Here's what we do in PCA:

  1. We calculate the mean of all the d-dimensional vectors
  2. We subtract each vector by its mean
  3. We calculate the covariance matrix:
    $C = \frac{1}{N-1}\sum_{i=1}^{N}(x_i-\bar{x})\cdot(x_i-\bar{x})^T$

and so on.
In the third step, why do we multiply by a factor of $N-1$?

1

There are 1 best solutions below

0
On

It is exactly the same reason why the standard estimator for the variance divides by $N-1$ instead of $N$. If you divide by $N$ instead, the estimator you get is biased, as you can see by directly calculating its expected value.
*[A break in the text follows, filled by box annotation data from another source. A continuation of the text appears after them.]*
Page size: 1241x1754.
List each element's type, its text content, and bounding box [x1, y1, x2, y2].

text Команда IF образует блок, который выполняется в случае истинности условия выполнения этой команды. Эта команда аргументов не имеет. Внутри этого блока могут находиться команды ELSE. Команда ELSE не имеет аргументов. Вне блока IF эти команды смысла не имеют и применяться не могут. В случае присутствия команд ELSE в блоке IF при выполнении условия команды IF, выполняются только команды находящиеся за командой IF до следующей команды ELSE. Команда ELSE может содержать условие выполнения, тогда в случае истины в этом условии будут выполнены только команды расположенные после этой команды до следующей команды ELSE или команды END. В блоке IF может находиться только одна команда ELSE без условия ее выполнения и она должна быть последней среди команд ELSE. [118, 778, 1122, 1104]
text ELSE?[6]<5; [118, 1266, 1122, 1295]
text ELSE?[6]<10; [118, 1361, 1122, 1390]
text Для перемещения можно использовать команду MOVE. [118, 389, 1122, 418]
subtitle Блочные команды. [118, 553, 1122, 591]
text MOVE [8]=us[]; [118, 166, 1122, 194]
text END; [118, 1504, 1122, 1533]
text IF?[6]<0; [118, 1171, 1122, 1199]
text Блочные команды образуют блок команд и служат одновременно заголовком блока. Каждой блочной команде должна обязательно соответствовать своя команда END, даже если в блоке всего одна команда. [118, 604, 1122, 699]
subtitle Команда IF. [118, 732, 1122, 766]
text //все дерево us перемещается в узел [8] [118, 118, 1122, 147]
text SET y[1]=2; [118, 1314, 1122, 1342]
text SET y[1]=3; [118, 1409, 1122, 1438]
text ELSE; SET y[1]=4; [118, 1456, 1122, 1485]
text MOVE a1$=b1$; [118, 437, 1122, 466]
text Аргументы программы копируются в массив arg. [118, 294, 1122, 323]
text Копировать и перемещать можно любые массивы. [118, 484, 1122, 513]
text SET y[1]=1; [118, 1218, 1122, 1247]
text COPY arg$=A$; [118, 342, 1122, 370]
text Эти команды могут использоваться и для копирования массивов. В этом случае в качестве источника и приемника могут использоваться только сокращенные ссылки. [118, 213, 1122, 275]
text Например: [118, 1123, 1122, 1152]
There are various intuitive ways to explain this. One is that by replacing $\mu$ with $\overline{x}$, you "lose a degree of freedom", since the difference between the values and the sample means are not quite independent. This perspective is useful in a number of similar contexts where you have to subtract something from the sample size to get the appropriate estimator.

Another is to think about the extreme case $N=1$: in this case, if you divide by $N$, you will always get zero, which is clearly not a good estimate for the population variance in general.